### Requirement
Pictures are to be skipped. Retype exactly the lines from the top of the material through the one with "right knee: (242, 538)", and only those.

### Exercise inputs

····················

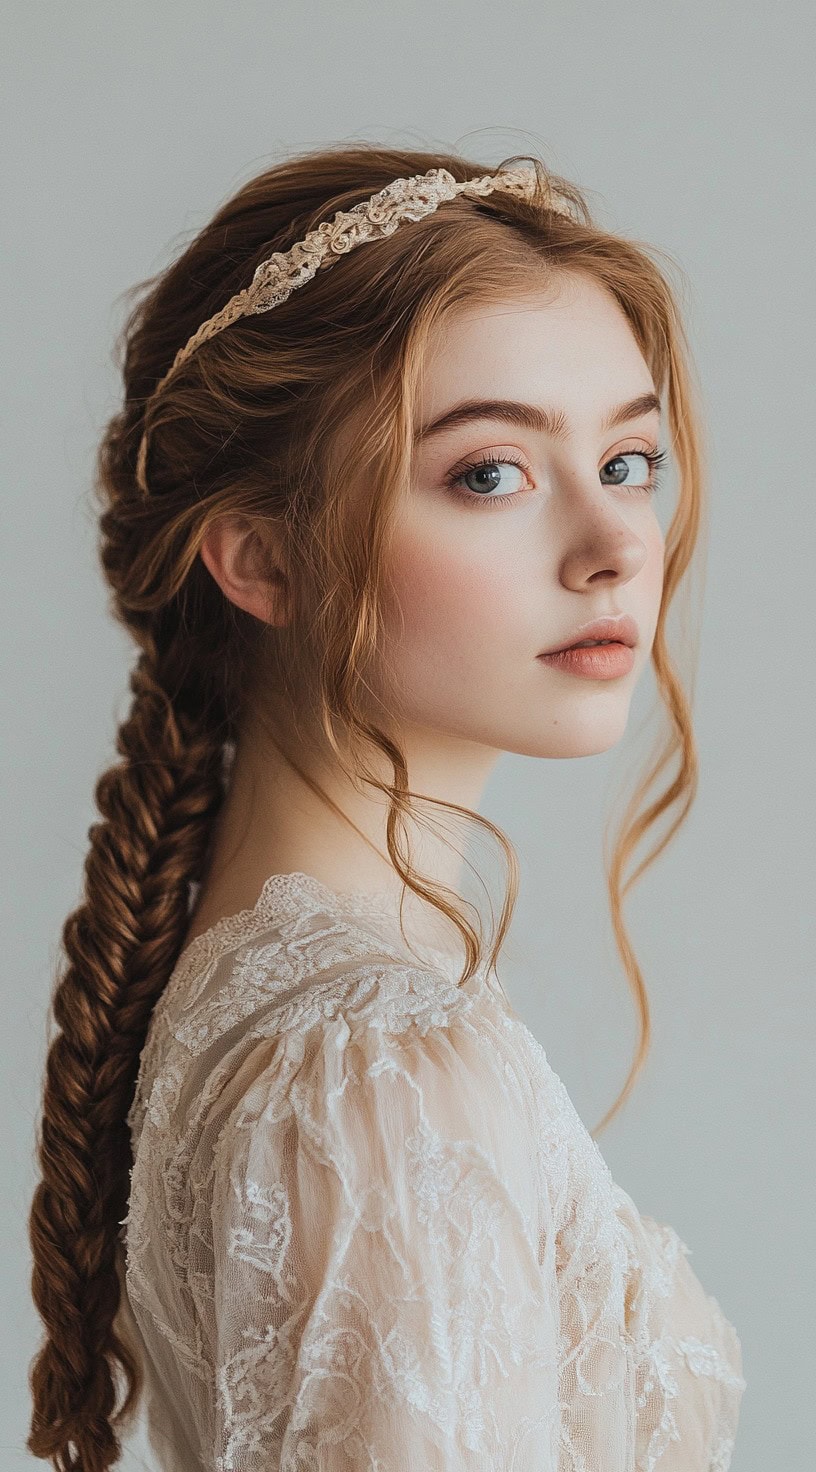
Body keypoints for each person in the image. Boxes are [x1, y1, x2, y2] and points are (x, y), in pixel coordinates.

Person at [26, 144, 746, 1471]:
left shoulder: (277, 1015)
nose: (615, 545)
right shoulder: (378, 1075)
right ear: (262, 558)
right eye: (490, 474)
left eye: (631, 458)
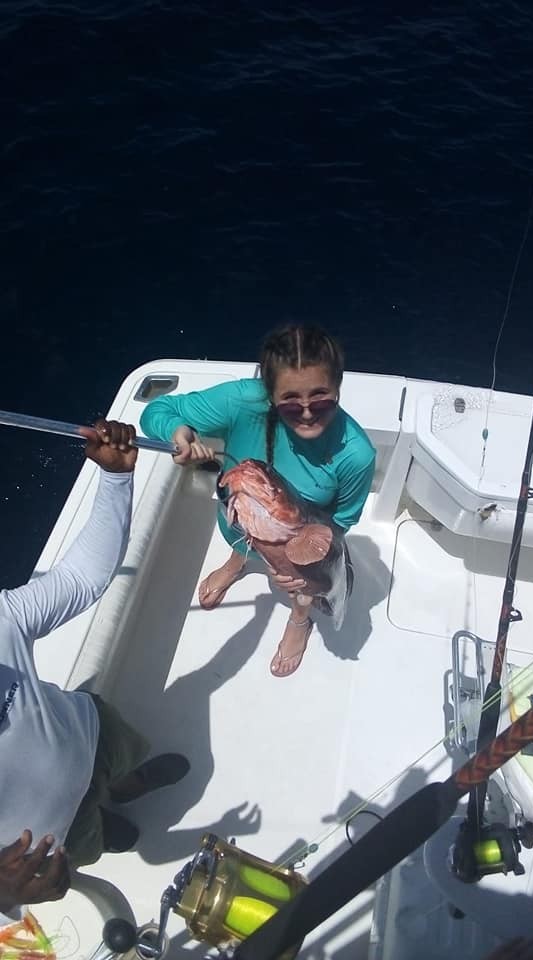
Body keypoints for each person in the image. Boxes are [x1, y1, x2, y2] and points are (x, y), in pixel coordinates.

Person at [0, 420, 189, 923]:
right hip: (51, 838)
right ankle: (109, 822)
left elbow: (80, 578)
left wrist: (114, 479)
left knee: (127, 760)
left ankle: (129, 785)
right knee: (100, 840)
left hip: (94, 735)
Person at [141, 325, 376, 677]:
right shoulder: (241, 402)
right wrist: (178, 433)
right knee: (242, 538)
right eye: (291, 401)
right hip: (237, 521)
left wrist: (307, 571)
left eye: (321, 397)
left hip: (300, 543)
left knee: (301, 592)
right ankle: (238, 562)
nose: (308, 411)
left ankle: (300, 621)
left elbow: (340, 523)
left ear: (338, 389)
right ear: (270, 394)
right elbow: (156, 411)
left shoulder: (355, 454)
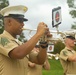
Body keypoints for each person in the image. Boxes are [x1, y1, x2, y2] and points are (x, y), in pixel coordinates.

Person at [0, 5, 52, 75]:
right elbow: (18, 53)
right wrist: (38, 34)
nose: (23, 24)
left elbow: (40, 60)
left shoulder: (20, 44)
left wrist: (44, 41)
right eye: (20, 21)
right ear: (9, 22)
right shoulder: (1, 39)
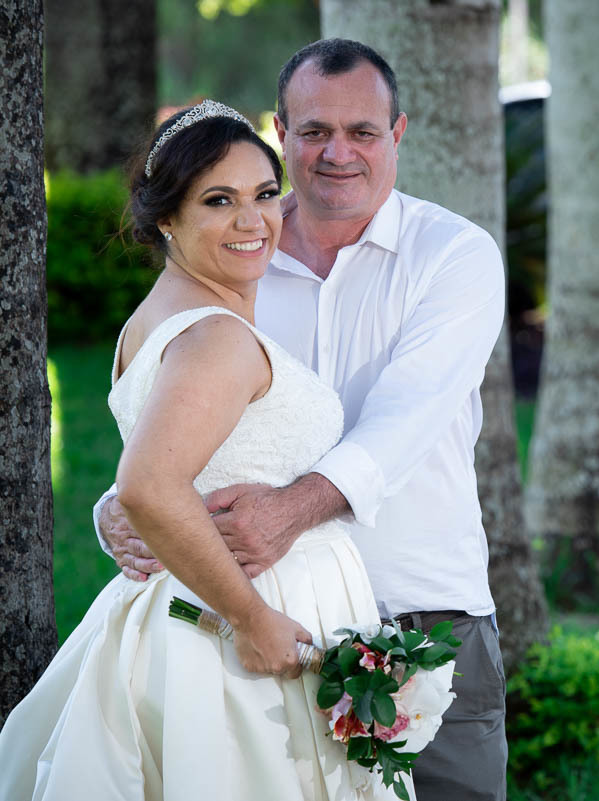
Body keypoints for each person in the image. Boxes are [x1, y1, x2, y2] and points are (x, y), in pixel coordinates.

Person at [97, 39, 509, 801]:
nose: (338, 153)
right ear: (283, 135)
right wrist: (119, 507)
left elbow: (403, 422)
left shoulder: (454, 255)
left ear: (399, 134)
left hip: (423, 601)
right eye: (315, 131)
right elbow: (175, 414)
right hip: (265, 620)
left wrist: (288, 509)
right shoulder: (238, 253)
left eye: (363, 131)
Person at [0, 101, 401, 800]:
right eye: (219, 200)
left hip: (196, 601)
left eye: (265, 194)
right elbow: (152, 483)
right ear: (166, 218)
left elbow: (172, 465)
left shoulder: (158, 318)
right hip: (236, 628)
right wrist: (253, 620)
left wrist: (116, 507)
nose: (253, 221)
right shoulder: (215, 335)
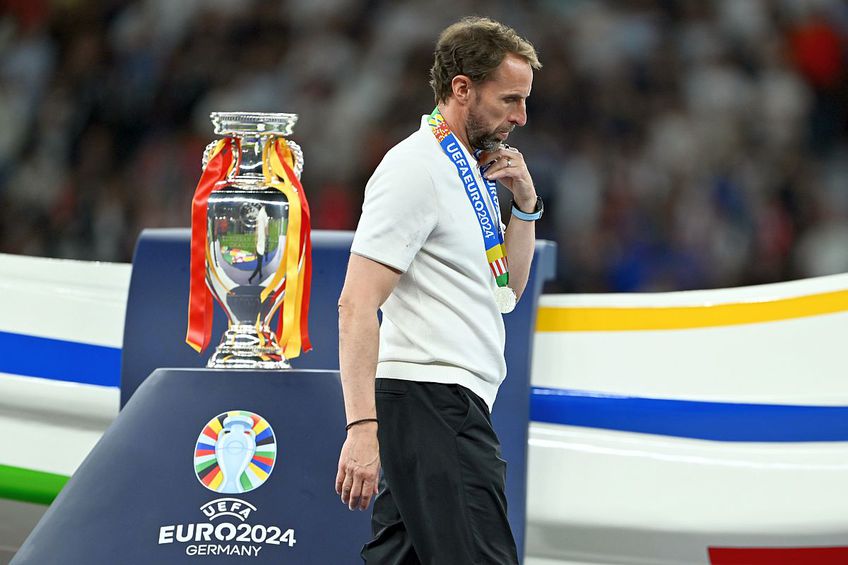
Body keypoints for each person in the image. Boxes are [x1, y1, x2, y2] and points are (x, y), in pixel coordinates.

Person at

····················

### Response below
Body keypoints for each person in the image. Boxes are [x1, y1, x2, y2] and points are (x, y), in pixel coordinates.

Person at [26, 144, 746, 1471]:
left shoulder: (277, 1015)
nose: (615, 545)
right shoulder: (378, 1075)
right ear: (262, 558)
right eye: (490, 474)
left eye: (631, 458)
Body keypoints for each person in the image. Boxes are [x1, y1, x2, y2] and points are (x, y), in pixel coordinates.

Person at [0, 420, 189, 923]:
right hip: (51, 838)
right ankle: (109, 822)
left elbow: (80, 578)
left wrist: (114, 479)
left knee: (127, 760)
left ankle: (129, 785)
right knee: (100, 840)
left hip: (94, 735)
Person at [141, 325, 376, 677]:
right shoulder: (241, 402)
right wrist: (178, 433)
right knee: (242, 538)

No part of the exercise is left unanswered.